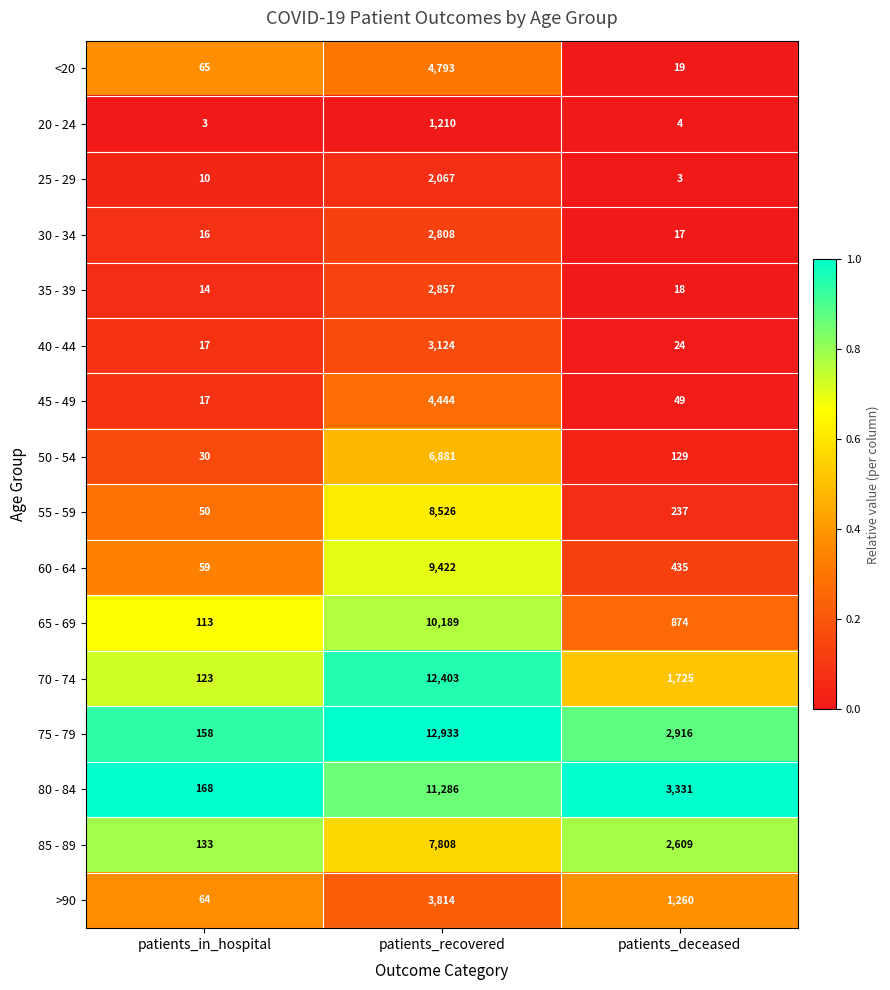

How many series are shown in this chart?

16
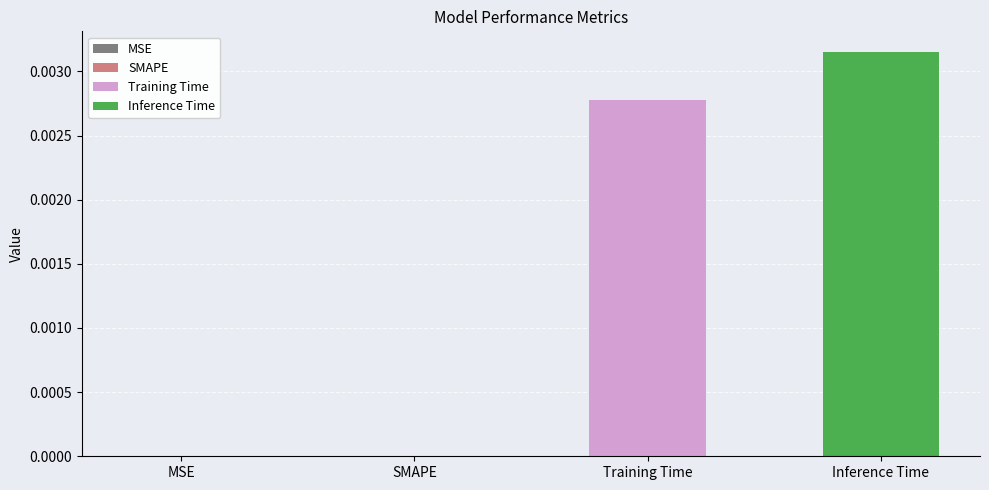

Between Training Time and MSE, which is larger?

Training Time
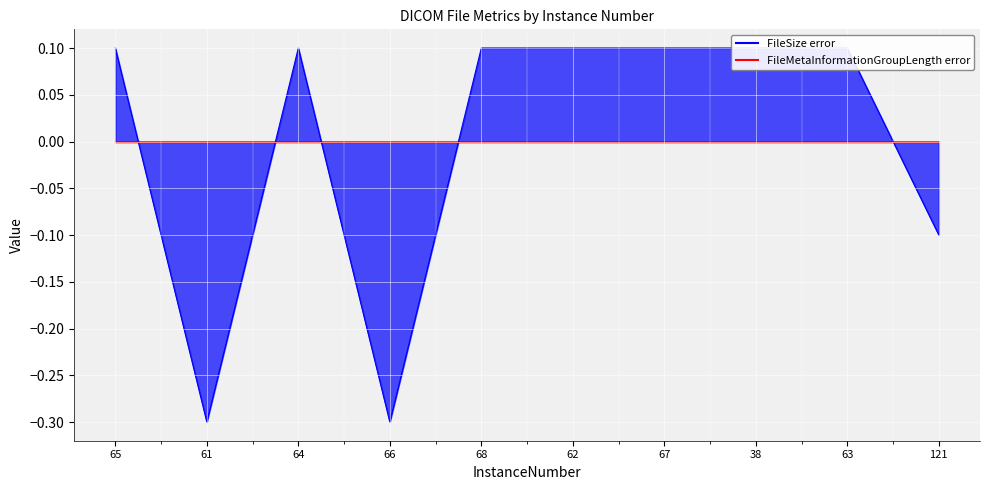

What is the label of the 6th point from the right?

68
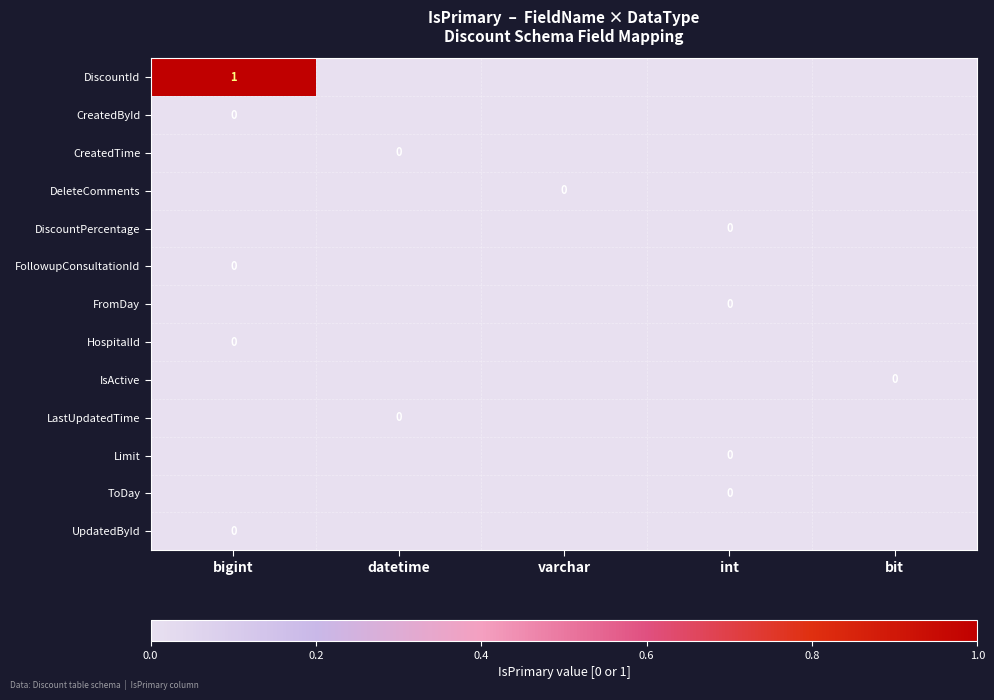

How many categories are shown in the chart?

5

· · · ·

* PROBLEM DESCRIPTION:
Copy all of the records above word for word, but leave out the pictures.

* RESPONSE TO THIS TASK:
How many series are shown in this chart?

16

Between Training Time and MSE, which is larger?

Training Time

What is the label of the 6th point from the right?

68

How many categories are shown in the chart?

5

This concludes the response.